At work today, I heard rumblings of a fog warning. By the time I was heading out, that fog had surely rolled in.

I know what fog is, what it's like. You see pictures of it, movies, TV shows, and people describe it with their words all the time. But, never had I experienced it before.

When I drove to work, it was a lovely spring day. The roads were clear, dry, and sunny. When I left work, it was still those things, and yet it wasn't. The sun was setting, so the light was dimmer. The roads weren't any different to drive on, but they were getting damp from the fog. There was nothing on the streets to obstruct my driving, and yet I couldn't see the traffic more than a few yards in front of me.

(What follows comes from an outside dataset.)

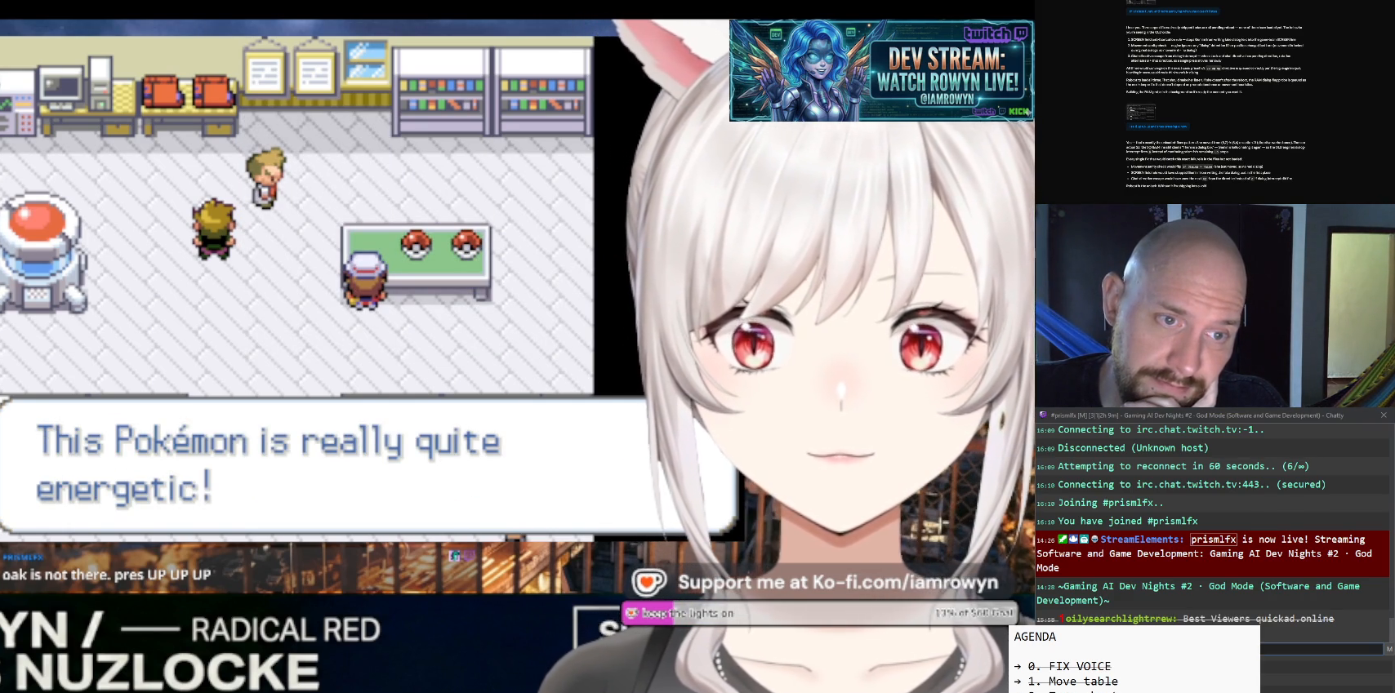
{"buttons": ["A"], "events": []}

Being in Buffalo, my first thought was that it was kind of like driving in snowy conditions, but it wasn't. The trees weren't white. The ground wasn't white. Sure, it was gray and low in visibility, but snowy conditions don't produce a vaporous cloak that enshrouds everything in the distance, while not obscuring that which is directly in front of you.

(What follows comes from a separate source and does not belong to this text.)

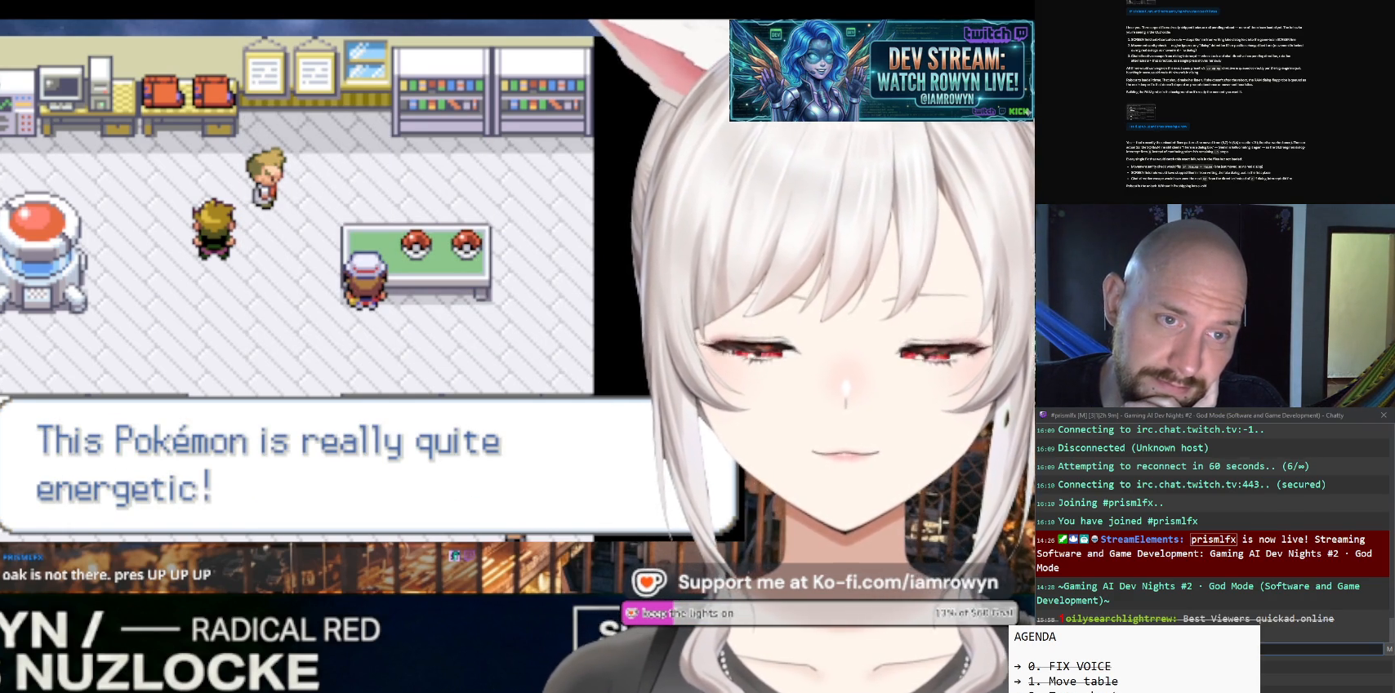
{"buttons": ["A"], "events": []}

And not only did the physical conditions change, but the entire feel changed. This afternoon was a bright day full of life and hope. The evening was an ominous, foreboding trek through despair. Somehow, I knew every inch of the path, every turn and every landmark, and yet it felt like I had never seen this land before in my life.

There is no experience I have ever come across like fog (at least the kind that warrants a weather advisory). And nothing but experiencing it firsthand will inform you what it's like. Admittedly, some media can be incredibly accurate, but they can never exactly replicate the feelings and sensations you'll have if you were really there.

If you want to understand and know fog, then you must experience fog. If you write about fog by describing it the way other people do, then it's like making a photocopy of a photocopy. If you take other people's descriptions and you imagine what fog is really like based on those descriptions, then you are distorting reality one step further.

Live life, gain experiences, and try to remember them as accurately as you can. I don't recommend murdering people to know how it feels to kill (officially), but I do recommend you get as close to first-hand accounts as possible. Whatever you want to write about, either do it yourself, or interview somebody who has.